WORK TO COMPLETE | Return the run of lines below that opens with the line containing "Менеджер по рознице" and closes with the line containing "Модульные спальни", keeping each one exact.

Collected data:

==========

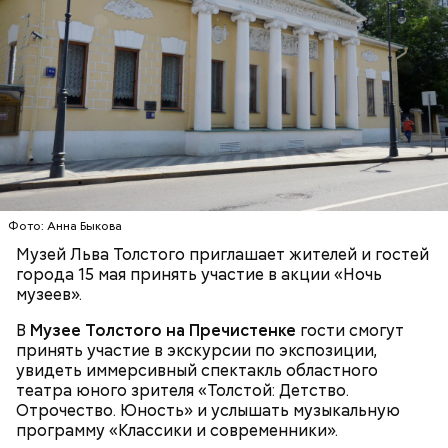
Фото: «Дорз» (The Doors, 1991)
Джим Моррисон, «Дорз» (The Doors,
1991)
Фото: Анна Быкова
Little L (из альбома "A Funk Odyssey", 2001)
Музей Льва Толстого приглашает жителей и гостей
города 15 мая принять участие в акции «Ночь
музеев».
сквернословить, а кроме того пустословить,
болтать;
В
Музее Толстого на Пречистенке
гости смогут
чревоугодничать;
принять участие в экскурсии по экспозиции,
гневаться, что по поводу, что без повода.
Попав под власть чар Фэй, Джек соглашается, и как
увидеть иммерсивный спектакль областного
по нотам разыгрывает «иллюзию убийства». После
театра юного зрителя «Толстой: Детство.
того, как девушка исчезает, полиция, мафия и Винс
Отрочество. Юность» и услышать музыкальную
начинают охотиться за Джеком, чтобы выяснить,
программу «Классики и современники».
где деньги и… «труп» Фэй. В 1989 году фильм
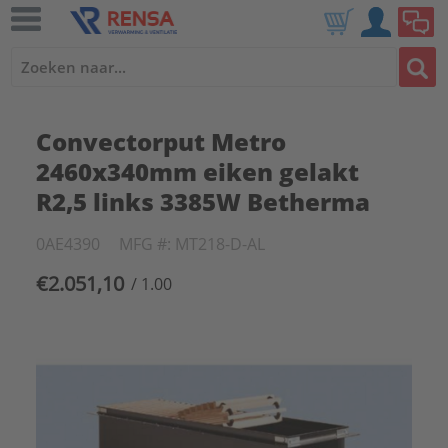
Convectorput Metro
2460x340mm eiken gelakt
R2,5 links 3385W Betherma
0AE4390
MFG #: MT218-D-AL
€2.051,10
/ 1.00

==========

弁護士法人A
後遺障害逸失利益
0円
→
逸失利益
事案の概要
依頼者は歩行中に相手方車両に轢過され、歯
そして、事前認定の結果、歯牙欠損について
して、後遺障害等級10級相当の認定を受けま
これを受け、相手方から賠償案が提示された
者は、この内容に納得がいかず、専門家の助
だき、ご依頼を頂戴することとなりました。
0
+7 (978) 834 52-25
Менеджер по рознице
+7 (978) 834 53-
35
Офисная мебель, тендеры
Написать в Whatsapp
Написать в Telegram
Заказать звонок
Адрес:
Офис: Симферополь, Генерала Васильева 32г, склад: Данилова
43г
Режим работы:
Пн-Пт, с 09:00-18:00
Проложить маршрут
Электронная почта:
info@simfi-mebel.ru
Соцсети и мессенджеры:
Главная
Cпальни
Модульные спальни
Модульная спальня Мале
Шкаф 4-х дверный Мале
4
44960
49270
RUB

==========

EXPECTED ANSWER |
Менеджер по рознице
+7 (978) 834 53-
35
Офисная мебель, тендеры
Написать в Whatsapp
Написать в Telegram
Заказать звонок
Адрес:
Офис: Симферополь, Генерала Васильева 32г, склад: Данилова
43г
Режим работы:
Пн-Пт, с 09:00-18:00
Проложить маршрут
Электронная почта:
info@simfi-mebel.ru
Соцсети и мессенджеры:
Главная
Cпальни
Модульные спальни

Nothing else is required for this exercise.